# Material for this task:
──────────
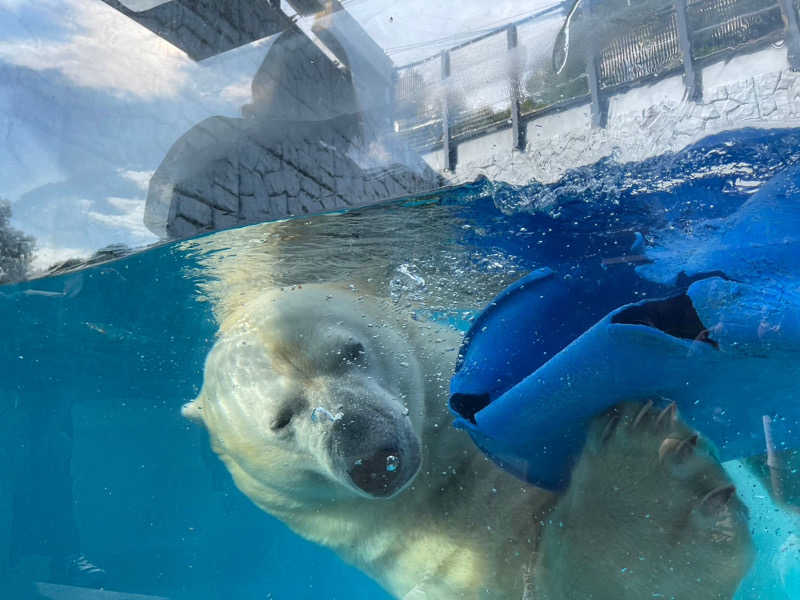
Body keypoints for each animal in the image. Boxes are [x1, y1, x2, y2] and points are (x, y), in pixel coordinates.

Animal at [184, 217, 752, 600]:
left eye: (351, 351)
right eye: (281, 418)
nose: (374, 457)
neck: (444, 484)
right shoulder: (439, 562)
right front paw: (650, 484)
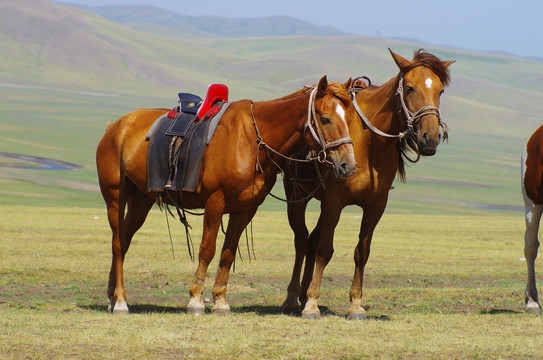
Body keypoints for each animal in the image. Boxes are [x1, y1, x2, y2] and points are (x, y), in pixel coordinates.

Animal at [95, 76, 360, 316]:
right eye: (325, 119)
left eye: (349, 119)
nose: (348, 165)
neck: (253, 139)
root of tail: (114, 127)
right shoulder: (215, 202)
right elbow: (207, 250)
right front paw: (196, 300)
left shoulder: (245, 210)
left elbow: (228, 252)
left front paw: (220, 301)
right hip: (115, 197)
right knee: (117, 244)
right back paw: (121, 301)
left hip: (141, 200)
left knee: (124, 241)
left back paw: (111, 297)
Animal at [280, 49, 454, 320]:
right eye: (410, 88)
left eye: (441, 90)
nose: (431, 137)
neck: (370, 143)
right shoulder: (334, 202)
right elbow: (325, 250)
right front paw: (312, 304)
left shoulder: (376, 205)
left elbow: (361, 251)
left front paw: (355, 305)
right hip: (297, 197)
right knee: (301, 240)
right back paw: (292, 297)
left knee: (310, 240)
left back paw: (302, 293)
──────────
# Description of the task:
Look above for the line that contains "left shoulder: (376, 205)". That line and every line after it through the end of the data must be written out exactly, with nothing else.

# Response to the task:
left shoulder: (376, 205)
left elbow: (361, 251)
left front paw: (355, 305)
right hip: (297, 197)
right knee: (301, 240)
right back paw: (292, 297)
left knee: (310, 240)
left back paw: (302, 293)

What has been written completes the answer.